__What to work on__
Transcribe exactly the line in which "BUSINESS AND ECONOMY" occurs, plus every line that comes after it up to the end of the entries.

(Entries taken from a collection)
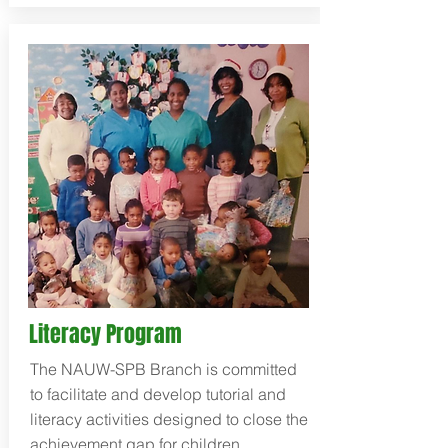
Literacy Program
The NAUW-SPB Branch is committed
to facilitate and develop tutorial and
literacy activities designed to close the
achievement gap for children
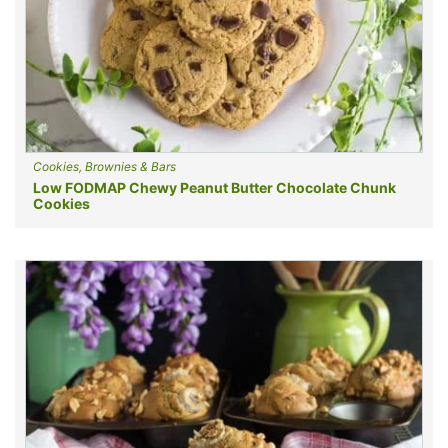
Cookies, Brownies & Bars
Low FODMAP Chewy Peanut Butter Chocolate Chunk
Cookies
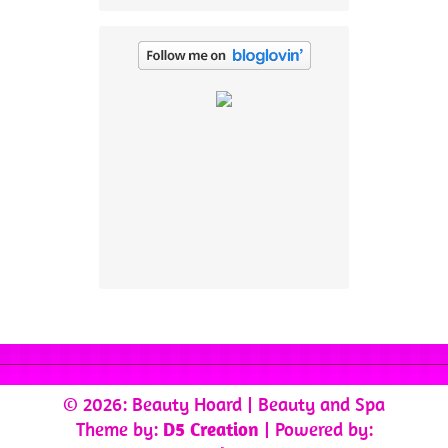
© 2026: Beauty Hoard
| Beauty and Spa
Theme by:
D5 Creation
| Powered by:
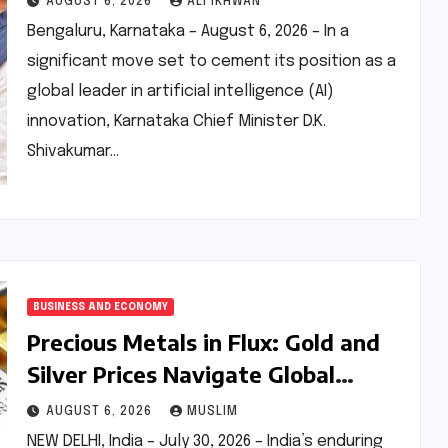
AUGUST 6, 2026
ALI IKHWAN
Innovation
Bengaluru, Karnataka – August 6, 2026 – In a
significant move set to cement its position as a
global leader in artificial intelligence (AI)
innovation, Karnataka Chief Minister D.K.
Shivakumar…
BUSINESS AND ECONOMY
Precious Metals in Flux: Gold and
Silver Prices Navigate Global
Currents and Domestic Demand on
AUGUST 6, 2026
MUSLIM
July 30, 2026
NEW DELHI, India – July 30, 2026 – India’s enduring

__Task result__
BUSINESS AND ECONOMY
Precious Metals in Flux: Gold and
Silver Prices Navigate Global
Currents and Domestic Demand on
AUGUST 6, 2026
MUSLIM
July 30, 2026
NEW DELHI, India – July 30, 2026 – India’s enduring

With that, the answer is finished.